That’s one of several features designed with chefs in mind—probably high-end chefs, as the price tag for the tablet, which comes bundled with a stand you can place on a counter or mount under a cabinet, is a hefty $399 (although it’s currently on sale for a much more reasonable $199. That’s $30 less than the price of Amazon’s Fire HD 10, which delivers lower specifications.)
The tablet itself is top-shelf, with a crisp, bright 2043x1536-pixel display; an 8-megapixel front and a 13-megapixel rear-facing camera (for high-def food snaps); an 8-core, 2.1GHz processor; 2GB of RAM; 16GB of internal flash storage; an SD Card slot; and an FM radio. Wi-Fi and Bluetooth support are also included. It’s miles beyond the Key Ingredient’s earlier Recipe Tablet.
The Recipe Reader comes with Key Ingredient’s cookbook app, a recipe manager that can actually read directions aloud. I’m not sure that it has enough smarts to pace its read-back with the actual time required for specific actions, though, and you’re out of luck for directions that aren’t completely sequential. (Key Ingredient acknowledges the reader can’t handle all situations.)
You also get a kitchen timer app that lets you set times for several dishes (with the iPad’s clock feature, I can only set a single timer) and a weight and volume conversion app (which is handy if you want to use recipes from websites that use the metric system, but then why not add Centigrade/Fahrenheit conversion too).
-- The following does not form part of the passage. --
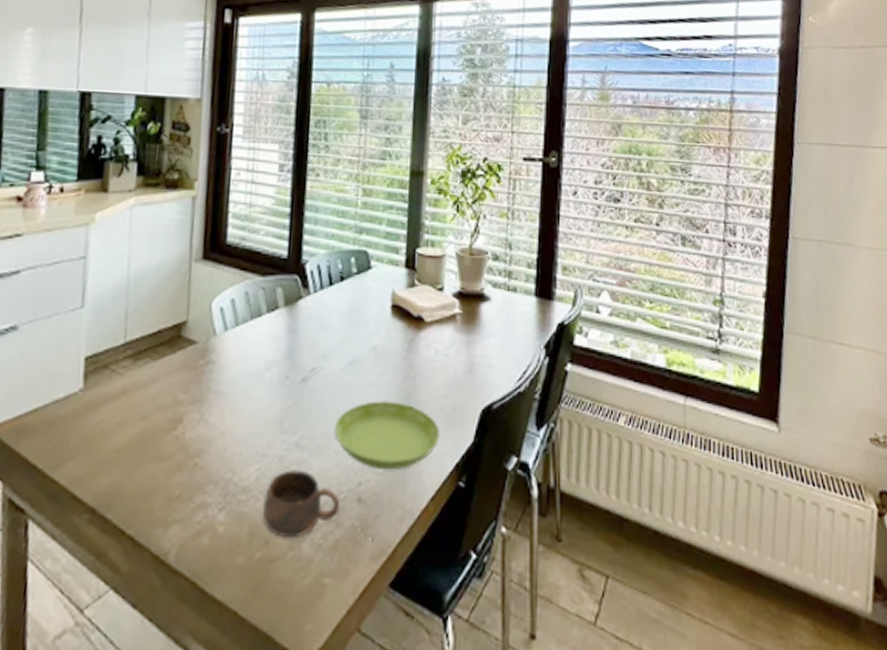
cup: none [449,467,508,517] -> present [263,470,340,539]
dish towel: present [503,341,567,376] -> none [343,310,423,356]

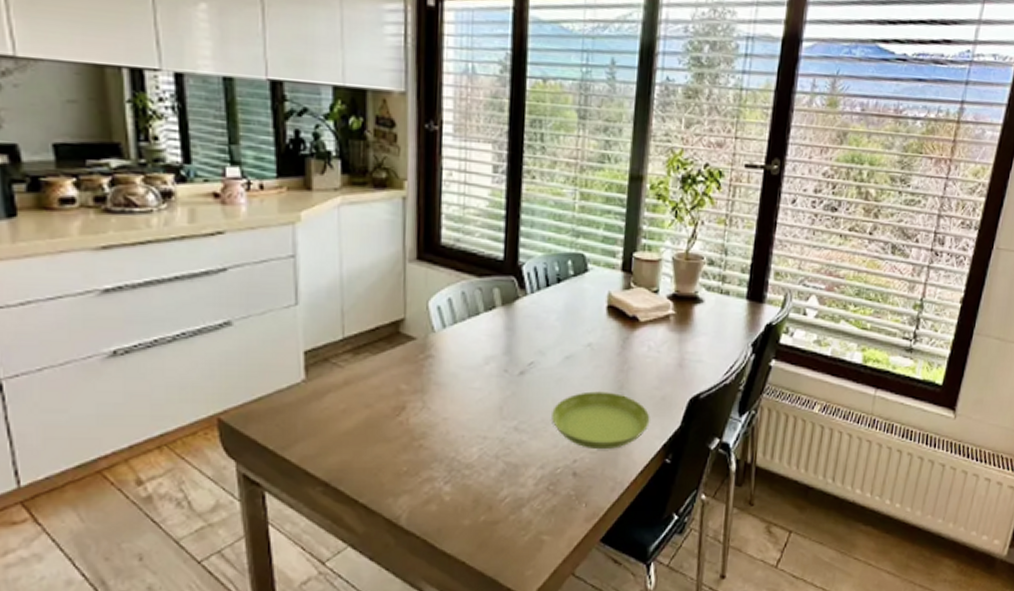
cup: present [263,470,340,539] -> none [486,450,556,505]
You can download additional apps from Amazon’s app store.
The Recipe Reader also hooks you into Key Ingredient’s website, which offers access to thousands if not millions of recipes, curated by Key Ingredient community members. You must create a free account to post and save recipes to your own custom cookbooks, but on the tablet you can only do this by typing them in or becoming a Prime member, a $20-per-year extra that (among other things) gives you access to a service for digitizing printed or handwritten recipes. You get one year of Prime membership free with your purchase of the Recipe Reader, but I had to contact Key Ingredient to activate it, apparently due to a bug. (In case you were wondering, Key Ingredient’s Prime membership is not at all related to Amazon Prime.)
Visit the Key Ingredient website and you can add recipes via a nifty Cookmark feature, a button that you can drag and drop to your bookmarks and activate by clicking when the browser is showing a recipe you like. This creates a cookbook entry that you can edit and save. You don’t have to pay for this feature, and the saved recipe will show up on the tablet app.
The Key Ingredient tablet certainly offers attractive value adds—my personal faves are the multi-dish timer and the bundled stand—and the hardware is first-rate. But I’m disappointed that Key Ingredient hasn’t figured out a way to import the digitized recipes I’ve already collected over the years in other apps and in text files.
Cuisine enthusiasts who don’t already have access to a spare tablet for kitchen use should take a look at the Key Ingredient Receipe Reader HD+. I think it’s a useful tool and would make a great gift for a tech-savvy chef—especially while it’s discounted to $199. Making a buy recommendation at its regular $399 price point would be a lot tougher.